Ralf: LCNC verschafft allen die Möglichkeit der Veränderung, Anpassung und Lösung der Probleme. Anwenderinnen und Anwender denken nicht in TestOPS-Ansätzen! Hart codierte Softwareentwicklung ist oldschool, unflexibel und letztlich unwirtschaftlich. Wir sehen viele LCNC Anwendungen, die scheitern, weil sie mit viel Code die eigentliche Anwendung verkomplizieren, anstatt sie zu vereinfachen. Test Automation ist Software Entwicklung! Da bin ich deiner Meinung. LCNC sehe ich als Zusatz in der Programmierung. LCNC ist eine Abstraktionsebene, die mit Informatik wenig zu tun hat, ermöglicht, Tests zu erstellen, auszuführen und zu korrigieren.
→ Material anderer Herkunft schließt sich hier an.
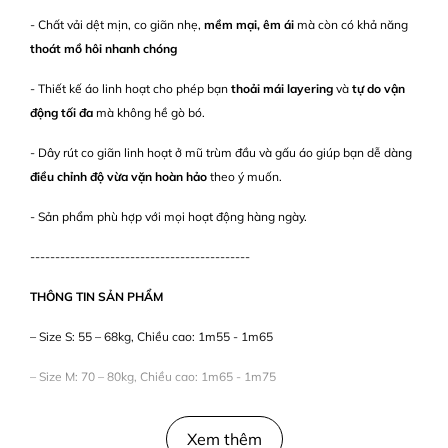
- Chất vải dệt mịn, co giãn nhẹ,
mềm mại, êm ái
mà còn có khả năng
thoát mồ hôi nhanh chóng
- Thiết kế áo linh hoạt cho phép bạn
thoải mái layering
và
tự do vận
động tối đa
mà không hề gò bó.
- Dây rút co giãn linh hoạt ở mũ trùm đầu và gấu áo giúp bạn dễ dàng
điều chỉnh độ vừa vặn hoàn hảo
theo ý muốn.
- Sản phẩm phù hợp với mọi hoạt động hàng ngày.
--------------------------------------------
THÔNG TIN SẢN PHẨM
– Size S: 55 – 68kg, Chiều cao: 1m55 - 1m65
– Size M: 70 – 80kg, Chiều cao: 1m65 - 1m75
– Size L: 80 – 90kg, Chiều cao: 1m75 - 1m8
Xem thêm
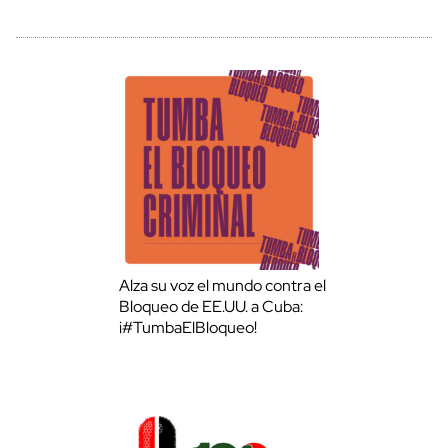
Alza su voz el mundo contra el
Bloqueo de EE.UU. a Cuba:
¡#TumbaElBloqueo!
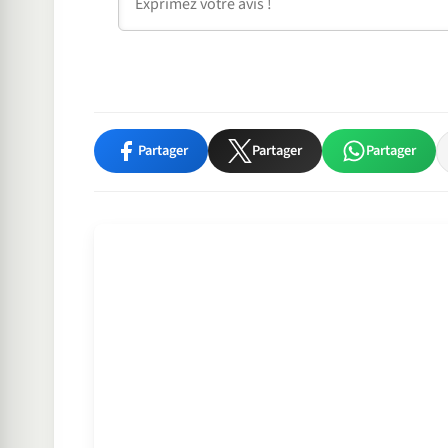
Partager
Partager
Partager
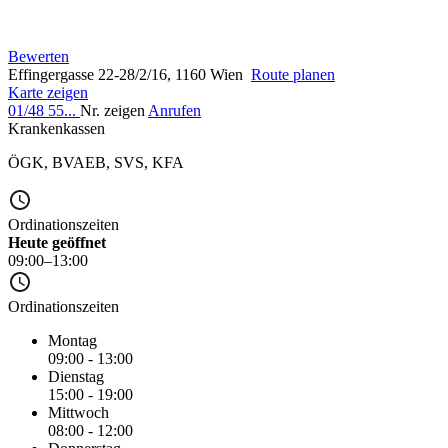
Bewerten
Effingergasse 22-28/2/16, 1160 Wien
Route planen
Karte zeigen
01/48 55...
Nr. zeigen
Anrufen
Krankenkassen
ÖGK
,
BVAEB
,
SVS
,
KFA
Ordinationszeiten
Heute geöffnet
09:00–13:00
Ordinationszeiten
Montag
09:00 - 13:00
Dienstag
15:00 - 19:00
Mittwoch
08:00 - 12:00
Beispiel   für   einen   LCNCTA   Testschritt:

„I move mouse to {selector} and click“

Als Hard-Code sieht das dann so aus: driver.findElement(By.xpath(„// input[@name=‘name‘]“)).click();

Die Programmierung in diesem Beispiel ermöglicht es den Selector als ID, Name, contains-text(), css, x-path usw. zu sehen. Das wurde programmiert. Für alle Anwenderinnen und Anwender ist es jetzt einfach. Sie müssen nicht mehr überlegen, ob sie By.xpath oder By.css brauchen.
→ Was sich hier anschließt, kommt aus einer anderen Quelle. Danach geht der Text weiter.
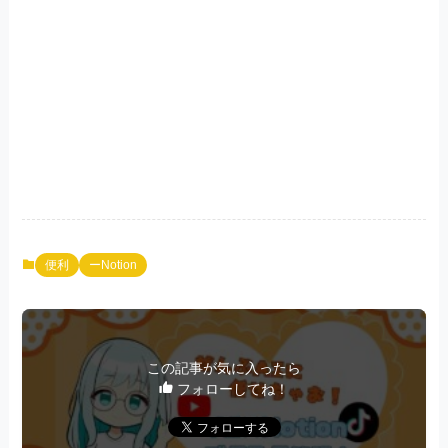
便利
ーNotion
この記事が気に入ったら
フォローしてね！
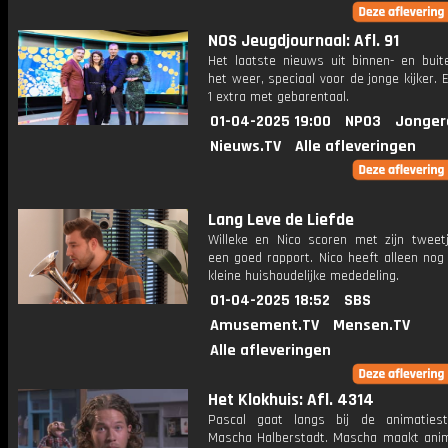
NOS Jeugdjournaal: Afl. 91
Het laatste nieuws uit binnen- en buit
het weer, speciaal voor de jonge kijker.
1 extra met gebarentaal.
01-04-2025 19:00
NPO3
Jonger
Nieuws.TV
Alle afleveringen
Lang Leve de Liefde
Willeke en Nico scoren met zijn tweetj
een goed rapport. Nico heeft alleen nog
kleine huishoudelijke mededeling.
01-04-2025 18:52
SBS
Amusement.TV
Mensen.TV
Alle afleveringen
Het Klokhuis: Afl. 4314
Pascal gaat langs bij de animaties
Mascha Halberstadt. Mascha maakt anim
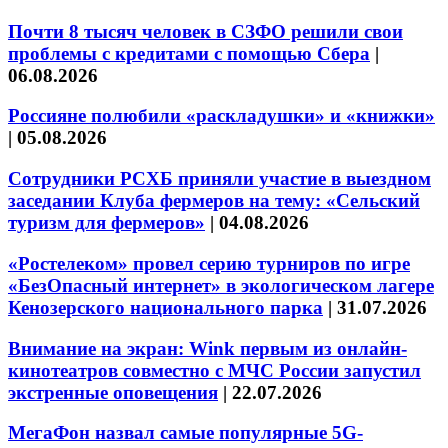
Почти 8 тысяч человек в СЗФО решили свои
проблемы с кредитами с помощью Сбера
|
06.08.2026
Россияне полюбили «раскладушки» и «книжки»
|
05.08.2026
Сотрудники РСХБ приняли участие в выездном
заседании Клуба фермеров на тему: «Сельский
туризм для фермеров»
|
04.08.2026
«Ростелеком» провел серию турниров по игре
«БезОпасный интернет» в экологическом лагере
Кенозерского национального парка
|
31.07.2026
Внимание на экран: Wink первым из онлайн-
кинотеатров совместно с МЧС России запустил
экстренные оповещения
|
22.07.2026
МегаФон назвал самые популярные 5G-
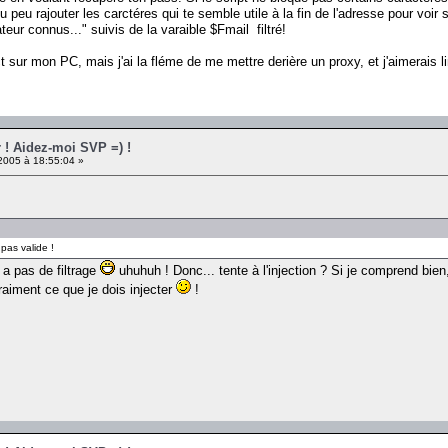
u peu rajouter les carctéres qui te semble utile à la fin de l'adresse pour voir s
teur connus..." suivis de la varaible $Fmail filtré!
t sur mon PC, mais j'ai la fléme de me mettre derière un proxy, et j'aimerais l
r ! Aidez-moi SVP =) !
005 à 18:55:04 »
pas valide !
 a pas de filtrage
uhuhuh ! Donc... tente à l'injection ? Si je comprend bien, 
raiment ce que je dois injecter
!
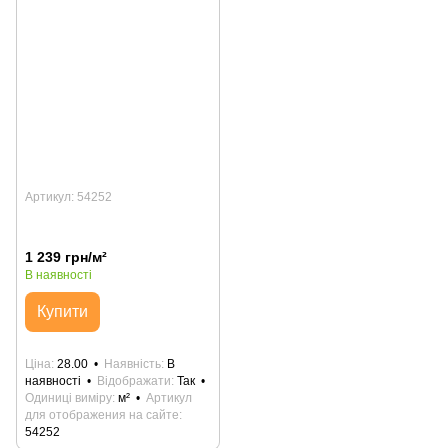
Артикул: 54252
1 239 грн/м²
В наявності
Купити
Ціна
28.00
Наявність
В
наявності
Відображати
Так
Одиниці виміру
м²
Артикул
для отображения на сайте
54252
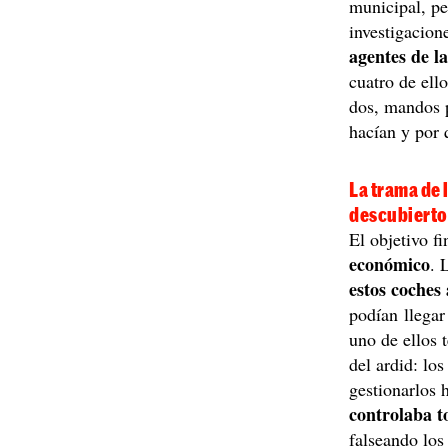
municipal, pe
investigacion
agentes de la
cuatro de ell
dos, mandos p
hacían y por 
La trama de 
descubiert
El objetivo f
económico
. 
estos coches 
podían llegar
uno de ellos 
del ardid: lo
gestionarlos 
controlaba t
falseando lo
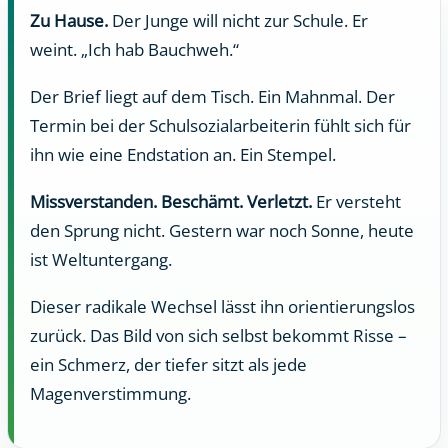
Zu Hause.
Der Junge will nicht zur Schule. Er
weint. „Ich hab Bauchweh.“
Der Brief liegt auf dem Tisch. Ein Mahnmal. Der
Termin bei der Schulsozialarbeiterin fühlt sich für
ihn wie eine Endstation an. Ein Stempel.
Missverstanden. Beschämt. Verletzt.
Er versteht
den Sprung nicht. Gestern war noch Sonne, heute
ist Weltuntergang.
Dieser radikale Wechsel lässt ihn orientierungslos
zurück. Das Bild von sich selbst bekommt Risse –
ein Schmerz, der tiefer sitzt als jede
Magenverstimmung.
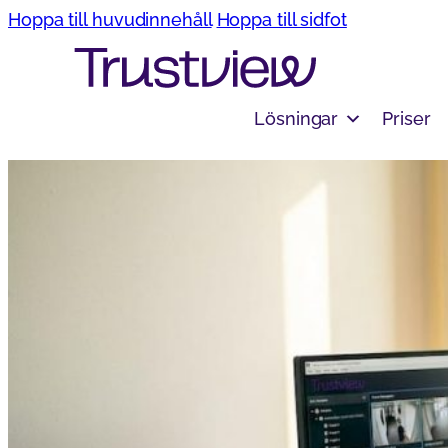
Hoppa till huvudinnehåll
Hoppa till sidfot
Lösningar
Priser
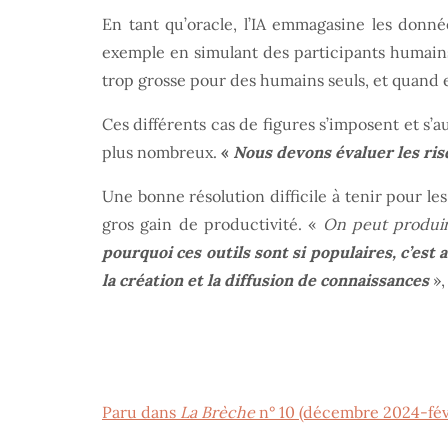
En tant qu’oracle, l’IA emmagasine les donné
exemple en simulant des participants humains 
trop grosse pour des humains seuls, et quand el
Ces différents cas de figures s’imposent et s’a
plus nombreux.
«
Nous devons évaluer les risq
Une bonne résolution difficile à tenir pour les
gros gain de productivité. «
On peut produir
pourquoi ces outils sont si populaires, c’es
la création et la diffusion de connaissances
»,
Paru dans
La Brèche
n° 10 (décembre 2024-fév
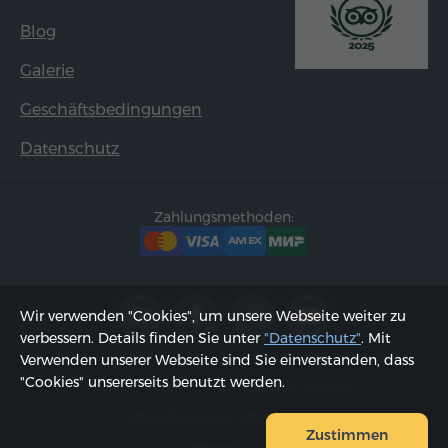
Blog
Galerie
Geschäftsbedingungen
Datenschutz
Zahlungsmethoden:
Wir verwenden "Cookies", um unsere Webseite weiter zu
verbessern. Details finden Sie unter
"Datenschutz"
. Mit
Verwenden unserer Webseite sind Sie einverstanden, dass
"Cookies" unsererseits benutzt werden.
2002 - 2026, © "Hyur Service" GmbH;
Aktualisiert am 06.08.2026
Zustimmen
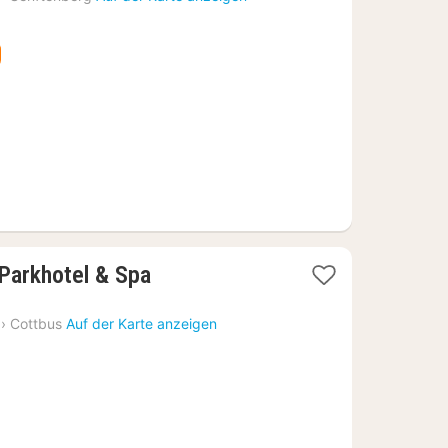
ab
288,50
€
Parkhotel & Spa
›
Cottbus
Auf der Karte anzeigen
Rudolf: Aber da haben wir es ja. Du sagst „die Programmierung”. Du brauchst der Code schreibt. Das Killerargument „Mit LCNC kann jede und jeder Tests erstellen.“ zieht nicht! Ich kenne einen CTO, der sein zigtausend Euro schweres LCNC Tools bewirbt mit „Mit unserem Tool können auch ungeübte Fachabteilungen Tests automatisieren!“ Dann zeigt er einen Showcase mit seiner Versicherungsapp, die testautomationsmäßig optimiert ist und sagt „Na, was habe ich gesagt?“ Dann nimmst du die Lösung und versuchst es mit deiner Applikation, die von 50 verschiedenen Leuten geschrieben und nicht testautomationsmäßig optimiert wurde (Dynamische ID, …) und dann, große Überraschung, funktioniert es nicht und fliegt dir um die Ohren. Das ist nur Marketing. Am Ende brauchst du immer jemanden, der den Code schreibt – auch wenn es nur wenig sein sollte, oder Module anlegt usw. Und dann muss wieder gecodet werden, ohne Zeit für Anpassungen, weil Featurecode für das Team geschrieben werden muss. Schau dir nur die Lizenzkosten und Lizenzmodelle für diese Tools an. Ich gebe zu, dass ich auch vielleicht ein wenig voreingenommen bin, da ich noch keine Success-Story aus Sicht von Anwenderinnen und Anwendern gesehen habe. Zeig mir einen von ihnen, die zufrieden sind! Jemanden, der LCNC Testautomation erfolgreich einsetzt!?

Ralf: Ah, vielen Dank für den Ball: „Fehlende Success-Story“. Die LCNCTA Abstraktionsebene ist erfolgreich, wenn sie einfach zu bedienen, performant und flexibel einsetzbar ist. Eine Kollegin von mir, die bei der Daimler AG arbeitet, erzählt Dir gerne Ihre Success-Story. Sie organisiert über 200 Testfälle und testet gegen IBM Cognos, wo dynamische IDs generiert werden. Ergebnis: Testabdeckung rauf, Testzeiten runter, Kosten runter und Zufriedenheit rauf.